* Start *

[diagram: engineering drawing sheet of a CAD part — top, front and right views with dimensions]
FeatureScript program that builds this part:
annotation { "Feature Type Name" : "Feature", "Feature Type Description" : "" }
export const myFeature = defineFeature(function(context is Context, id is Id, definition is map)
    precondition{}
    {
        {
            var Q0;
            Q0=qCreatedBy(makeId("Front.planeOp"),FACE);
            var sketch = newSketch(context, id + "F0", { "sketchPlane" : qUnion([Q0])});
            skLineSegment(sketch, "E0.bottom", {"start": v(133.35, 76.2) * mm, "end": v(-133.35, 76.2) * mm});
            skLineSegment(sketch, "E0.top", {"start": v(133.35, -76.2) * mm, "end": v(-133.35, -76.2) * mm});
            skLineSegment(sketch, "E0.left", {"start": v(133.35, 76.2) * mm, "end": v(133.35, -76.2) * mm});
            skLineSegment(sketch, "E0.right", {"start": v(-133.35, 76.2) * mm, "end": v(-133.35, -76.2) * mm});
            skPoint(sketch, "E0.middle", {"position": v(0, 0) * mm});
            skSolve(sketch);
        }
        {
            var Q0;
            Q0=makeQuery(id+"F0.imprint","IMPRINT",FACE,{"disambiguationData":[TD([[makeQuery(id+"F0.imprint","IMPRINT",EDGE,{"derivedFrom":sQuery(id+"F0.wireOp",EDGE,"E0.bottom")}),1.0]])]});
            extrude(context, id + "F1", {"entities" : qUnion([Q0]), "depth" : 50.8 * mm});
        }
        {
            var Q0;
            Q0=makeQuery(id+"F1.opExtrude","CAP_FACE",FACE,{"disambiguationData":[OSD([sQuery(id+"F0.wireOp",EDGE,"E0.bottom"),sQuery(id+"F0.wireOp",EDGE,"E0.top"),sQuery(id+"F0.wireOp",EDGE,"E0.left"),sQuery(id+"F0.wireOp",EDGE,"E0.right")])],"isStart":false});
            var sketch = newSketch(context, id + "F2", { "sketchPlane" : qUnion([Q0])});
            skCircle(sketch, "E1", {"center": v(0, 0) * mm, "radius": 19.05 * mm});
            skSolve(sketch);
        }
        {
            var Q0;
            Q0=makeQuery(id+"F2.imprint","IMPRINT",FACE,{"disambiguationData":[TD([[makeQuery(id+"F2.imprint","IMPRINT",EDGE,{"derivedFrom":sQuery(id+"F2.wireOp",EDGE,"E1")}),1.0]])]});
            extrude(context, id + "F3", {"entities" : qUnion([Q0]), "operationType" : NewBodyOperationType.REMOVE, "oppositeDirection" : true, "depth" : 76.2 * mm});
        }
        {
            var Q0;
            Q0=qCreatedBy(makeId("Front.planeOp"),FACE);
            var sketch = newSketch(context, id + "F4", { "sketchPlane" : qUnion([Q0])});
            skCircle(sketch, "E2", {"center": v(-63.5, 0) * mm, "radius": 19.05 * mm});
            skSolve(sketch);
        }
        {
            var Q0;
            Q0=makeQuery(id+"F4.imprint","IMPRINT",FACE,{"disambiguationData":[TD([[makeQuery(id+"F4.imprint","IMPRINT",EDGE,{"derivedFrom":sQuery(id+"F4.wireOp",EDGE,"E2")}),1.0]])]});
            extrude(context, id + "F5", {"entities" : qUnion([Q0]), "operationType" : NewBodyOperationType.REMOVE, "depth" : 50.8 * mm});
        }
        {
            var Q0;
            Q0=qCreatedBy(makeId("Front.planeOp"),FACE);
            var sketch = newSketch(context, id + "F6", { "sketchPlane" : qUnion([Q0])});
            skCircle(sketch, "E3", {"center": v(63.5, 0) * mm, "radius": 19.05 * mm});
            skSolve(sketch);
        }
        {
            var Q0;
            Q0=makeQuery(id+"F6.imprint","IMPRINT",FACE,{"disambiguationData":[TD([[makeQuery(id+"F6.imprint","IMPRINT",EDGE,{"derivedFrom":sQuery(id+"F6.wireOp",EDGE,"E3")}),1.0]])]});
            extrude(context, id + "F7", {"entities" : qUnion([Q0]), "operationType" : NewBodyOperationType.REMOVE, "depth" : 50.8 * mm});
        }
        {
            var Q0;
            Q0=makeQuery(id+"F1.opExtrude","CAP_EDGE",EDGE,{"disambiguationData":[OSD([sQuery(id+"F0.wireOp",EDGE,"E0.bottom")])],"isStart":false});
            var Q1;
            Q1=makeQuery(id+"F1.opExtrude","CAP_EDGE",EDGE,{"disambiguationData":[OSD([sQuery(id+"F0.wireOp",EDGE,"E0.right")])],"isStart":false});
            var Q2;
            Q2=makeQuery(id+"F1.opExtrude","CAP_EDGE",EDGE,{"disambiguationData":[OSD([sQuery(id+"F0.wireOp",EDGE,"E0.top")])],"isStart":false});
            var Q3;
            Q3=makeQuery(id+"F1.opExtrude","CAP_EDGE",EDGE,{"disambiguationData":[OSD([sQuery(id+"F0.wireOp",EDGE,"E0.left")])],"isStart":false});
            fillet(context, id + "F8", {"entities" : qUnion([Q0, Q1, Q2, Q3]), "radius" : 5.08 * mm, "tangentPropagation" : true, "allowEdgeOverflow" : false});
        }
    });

* End *

_Aim of the task_
Count the lines in the entries above that contain the string "center", treating uppercase and lowercase letters as distinct, and give only the number.

_Correct response_
3